*** Opening of Records for the exercise ***
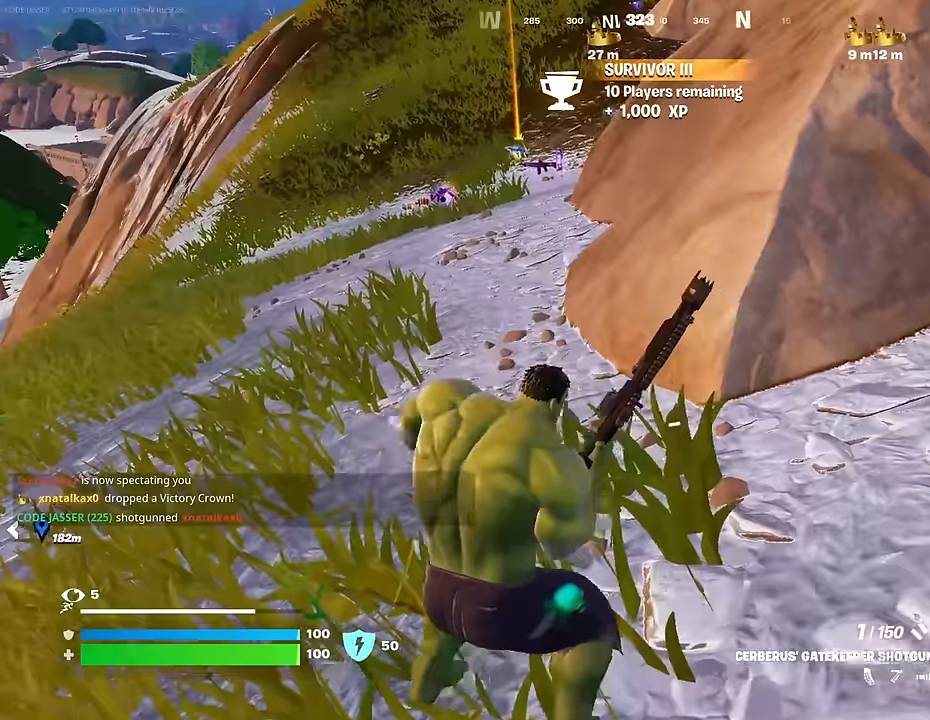
{"buttons": [], "left_stick": "up", "right_stick": "center", "events": [[33, "CROSS", "down"], [117, "CROSS", "up"]]}
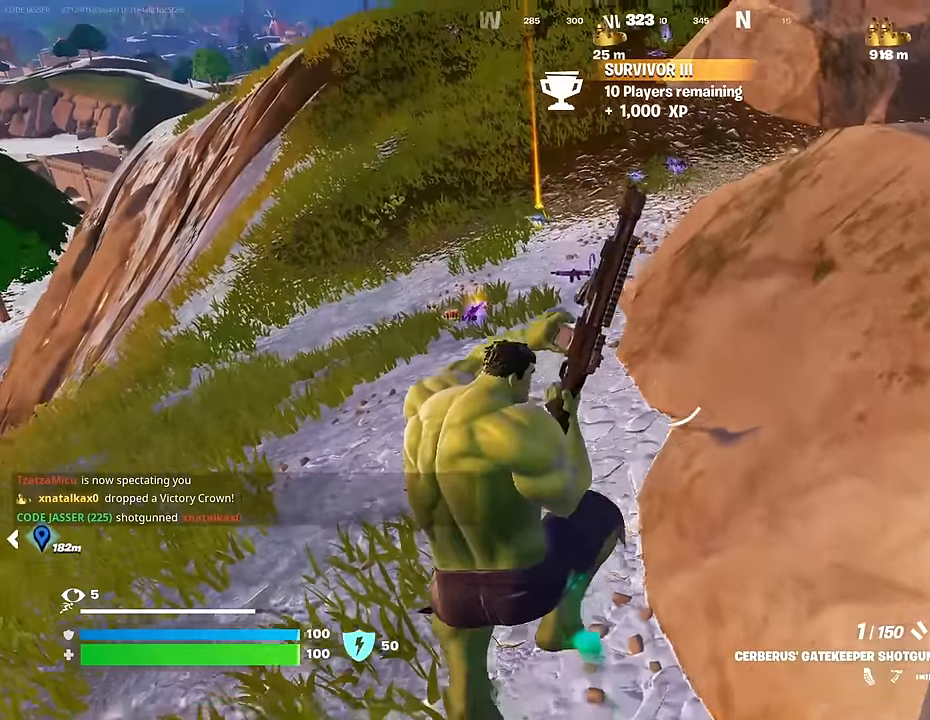
{"buttons": [], "left_stick": "up", "right_stick": "center", "events": [[233, "right_stick", "up"], [283, "right_stick", "center"]]}
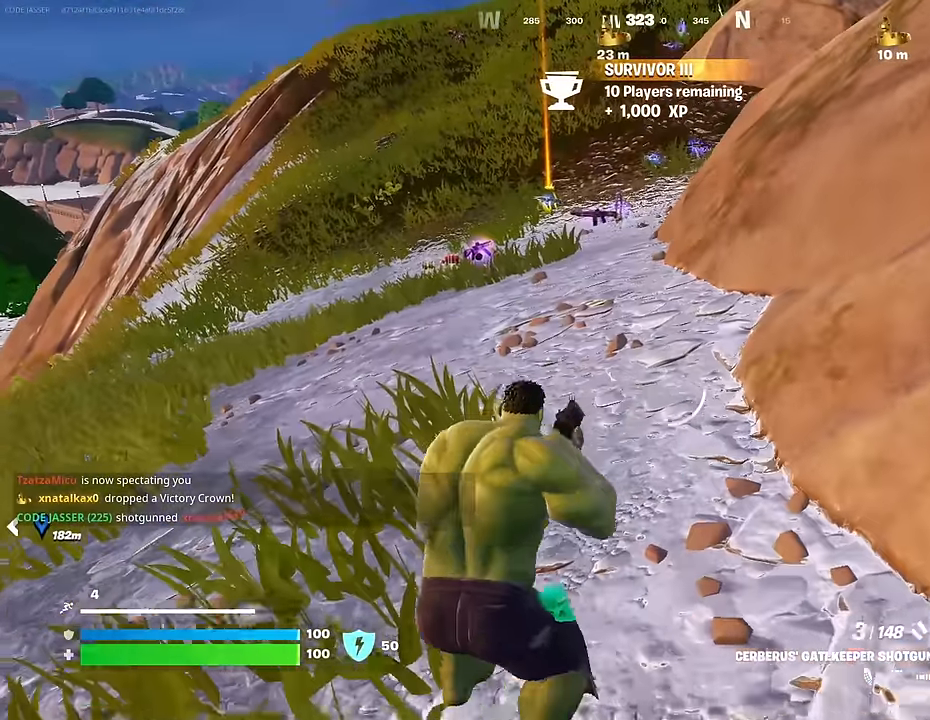
{"buttons": [], "left_stick": "up", "right_stick": "center", "events": []}
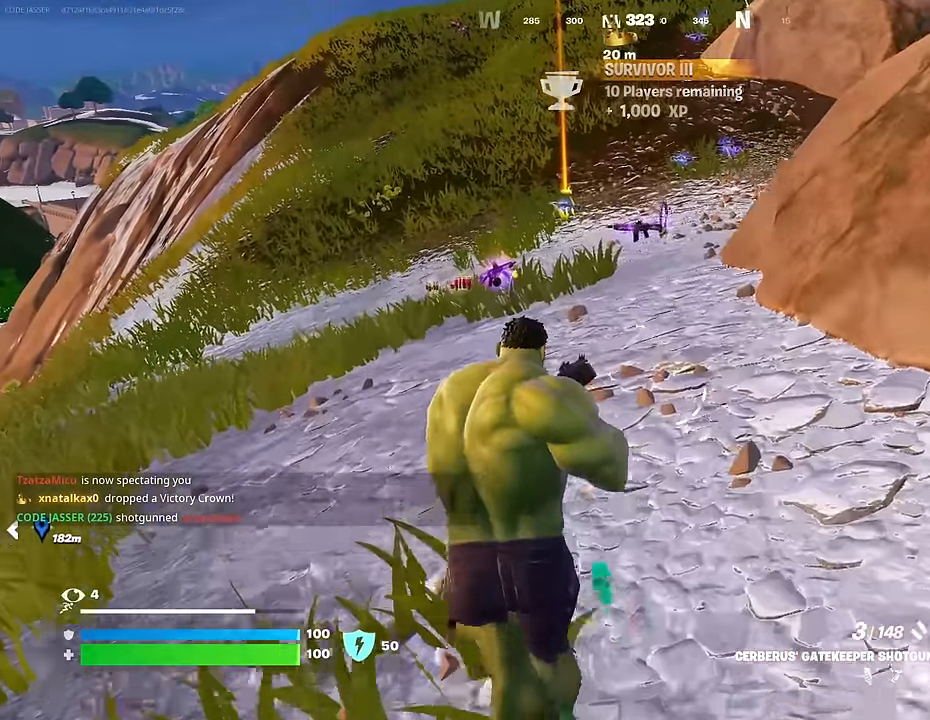
{"buttons": [], "left_stick": "up", "right_stick": "center", "events": [[233, "TRIANGLE", "down"], [283, "TRIANGLE", "up"], [300, "R1", "down"], [350, "TRIANGLE", "down"], [433, "R1", "up"], [433, "TRIANGLE", "up"]]}
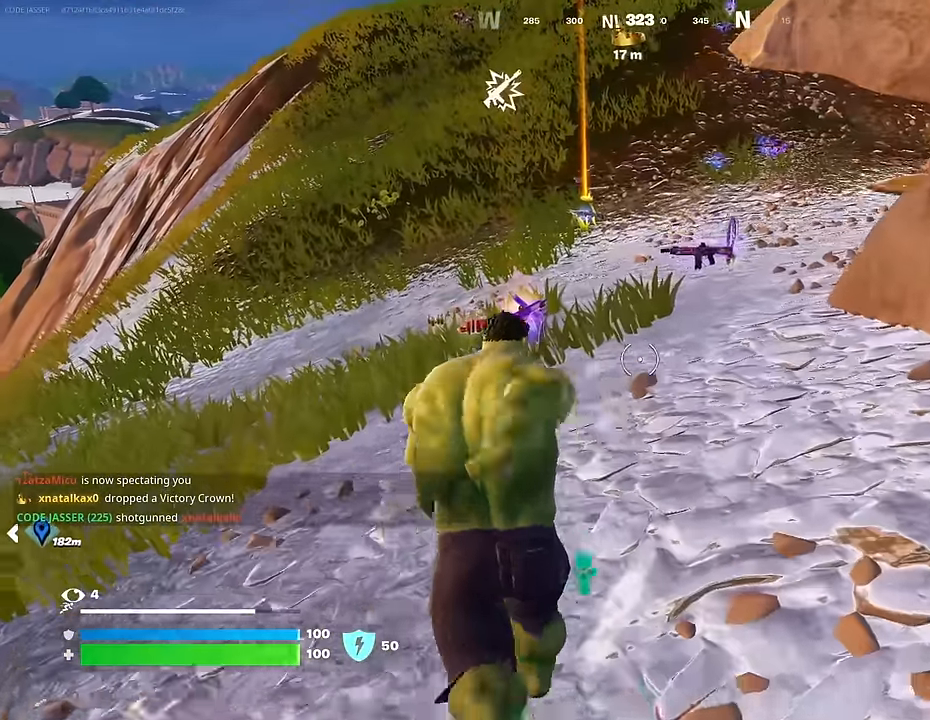
{"buttons": [], "left_stick": "up-left", "right_stick": "right", "events": [[67, "L3", "down"], [150, "L3", "up"], [317, "left_stick", "up-left"], [400, "right_stick", "right"]]}
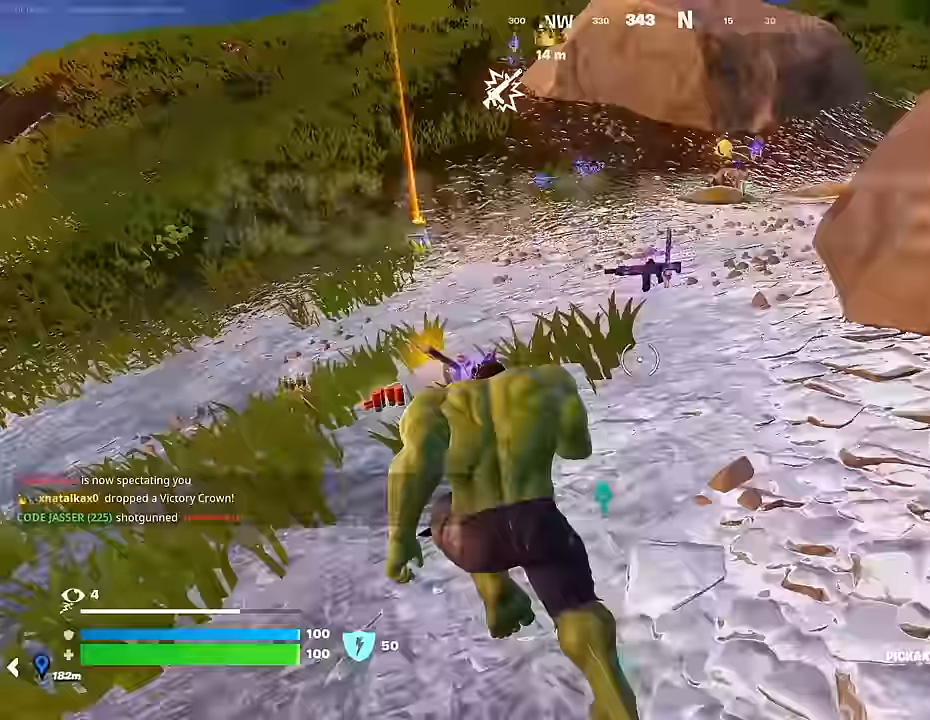
{"buttons": [], "left_stick": "up-right", "right_stick": "center", "events": [[67, "right_stick", "center"], [250, "left_stick", "up"], [367, "left_stick", "up-right"]]}
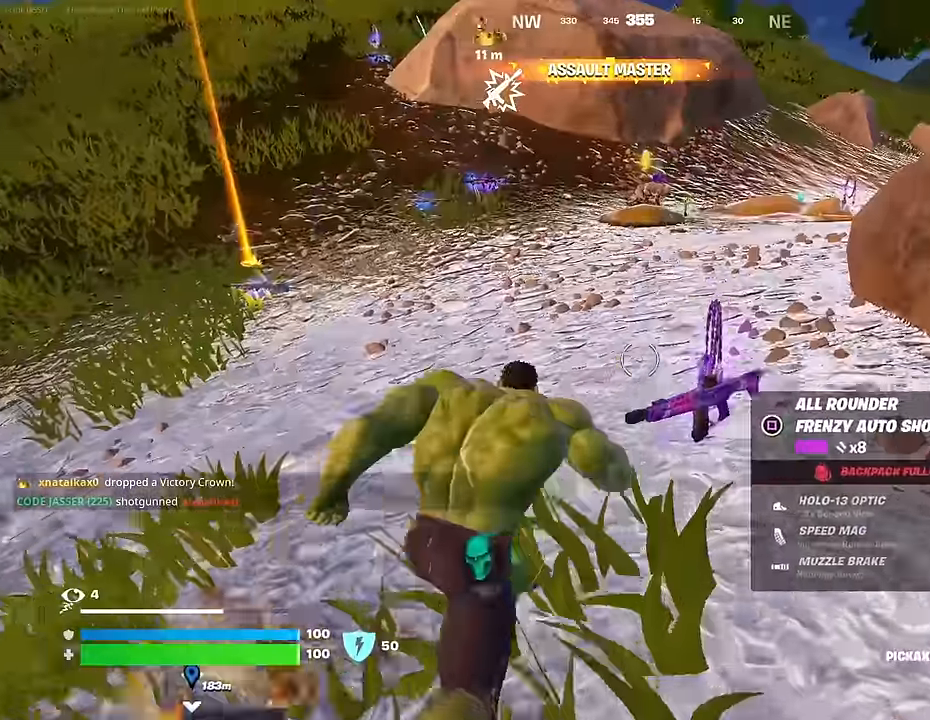
{"buttons": [], "left_stick": "up", "right_stick": "center", "events": [[233, "left_stick", "up"]]}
*** Close of Records for the exercise ***
# Task objective
Exactly as written, please copy out the whole set of records, skipping images.

# Response to this task
{"buttons": [], "left_stick": "up", "right_stick": "center", "events": [[33, "CROSS", "down"], [117, "CROSS", "up"]]}
{"buttons": [], "left_stick": "up", "right_stick": "center", "events": [[233, "right_stick", "up"], [283, "right_stick", "center"]]}
{"buttons": [], "left_stick": "up", "right_stick": "center", "events": []}
{"buttons": [], "left_stick": "up", "right_stick": "center", "events": [[233, "TRIANGLE", "down"], [283, "TRIANGLE", "up"], [300, "R1", "down"], [350, "TRIANGLE", "down"], [433, "R1", "up"], [433, "TRIANGLE", "up"]]}
{"buttons": [], "left_stick": "up-left", "right_stick": "right", "events": [[67, "L3", "down"], [150, "L3", "up"], [317, "left_stick", "up-left"], [400, "right_stick", "right"]]}
{"buttons": [], "left_stick": "up-right", "right_stick": "center", "events": [[67, "right_stick", "center"], [250, "left_stick", "up"], [367, "left_stick", "up-right"]]}
{"buttons": [], "left_stick": "up", "right_stick": "center", "events": [[233, "left_stick", "up"]]}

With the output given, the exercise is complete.